HS2 Phase 2 'not possible', Starmer claims

 

Labour will not re-instate plans to take HS2 beyond Birmingham if it comes to power, Keir Starmer has said, as the fallout from the decision to truncate the line continues.

The Labour leader told the BBC that he ‘can't stand here and commit to reversing’ prime minister Rishi Sunak’s last October.

He said on Friday that it was ‘not possible to do HS2’ as the government had ‘blown the budget’, adding: ‘Contracts are going to be cancelled.’

On Wednesday, Sir Jonathan Thompson, executive chair of HS2 Ltd, told MPs that the current cost of phase 1 of the high speed line, which is continuing, could reach £65bn.
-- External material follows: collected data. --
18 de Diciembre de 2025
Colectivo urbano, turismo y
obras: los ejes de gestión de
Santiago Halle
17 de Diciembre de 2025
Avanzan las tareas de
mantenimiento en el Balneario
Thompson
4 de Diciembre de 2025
He told the Transport Select Committee that the project is estimated to cost between £49bn and £56.5bn at 2019 prices, but that updating costs to current prices would add another £8bn-£10bn.

‘So we are looking in the region of £60 billion to £65 billion for phase 1, as we sit today,’ he said.
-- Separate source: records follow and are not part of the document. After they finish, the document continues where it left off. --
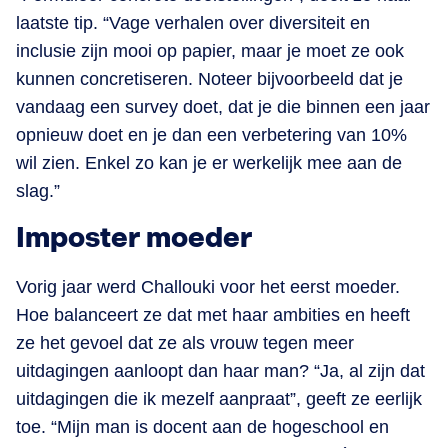
laatste tip. “Vage verhalen over diversiteit en
inclusie zijn mooi op papier, maar je moet ze ook
kunnen concretiseren. Noteer bijvoorbeeld dat je
vandaag een survey doet, dat je die binnen een jaar
opnieuw doet en je dan een verbetering van 10%
wil zien. Enkel zo kan je er werkelijk mee aan de
slag.”
Imposter moeder
Vorig jaar werd Challouki voor het eerst moeder.
Hoe balanceert ze dat met haar ambities en heeft
ze het gevoel dat ze als vrouw tegen meer
uitdagingen aanloopt dan haar man? “Ja, al zijn dat
uitdagingen die ik mezelf aanpraat”, geeft ze eerlijk
toe. “Mijn man is docent aan de hogeschool en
He added: 'It is the Government’s long-standing policy that infrastructure estimates are updated only at spending review points. That is why we are still working to 2019 prices.

‘The whole conversation about 2019 is, to be frank, an administrative burden of some significance in the organisation. All the invoices we get, we then have to deflate backwards to 2019 prices, even though we are paying them at 2024 prices, and then we have to adjust the accounts to account for that.’

Sir Jon also said HS2 trains running through Birmingham to Manchester on existing track would have to run slower than tilting Pendolino trains and that because they had fewer seats, 'capacity would go down'.

He also appeared to criticise the process by which ministers had made the decision to curtail the line.

He told MPs: ‘In the first three or four weeks after the announcement on 2 October, it became fairly clear that the level of detail that civil servants had developed in advising ministers on that policy which we, of course, were not party to, to be really clear lacked some specificity,’

On Thursday, City AM reported that the Government’s Network North document, setting out transport schemes across the country to be funded by HS2 cash, was ‘rushed together in Number 10 by a bunch of [special advisers]’ and not written by the Department for Transport.

The paper’s source said the ‘poorly drafted’ document had ‘too many errors in it, and should be reviewed and republished’. Responding to the report shadow transport secretary Louise Haigh MP said: ‘It will come as no surprise to anyone that this shambolic plan was cobbled together by people with no knowledge of transport in a conference hotel room. This is sticking plaster politics at its very worst.

‘The Conservatives’ back-of-a-fag-packet plan promised extensions to roads that didn’t exist, tram lines that had already been built and reannouncements of projects they promised a decade ago.’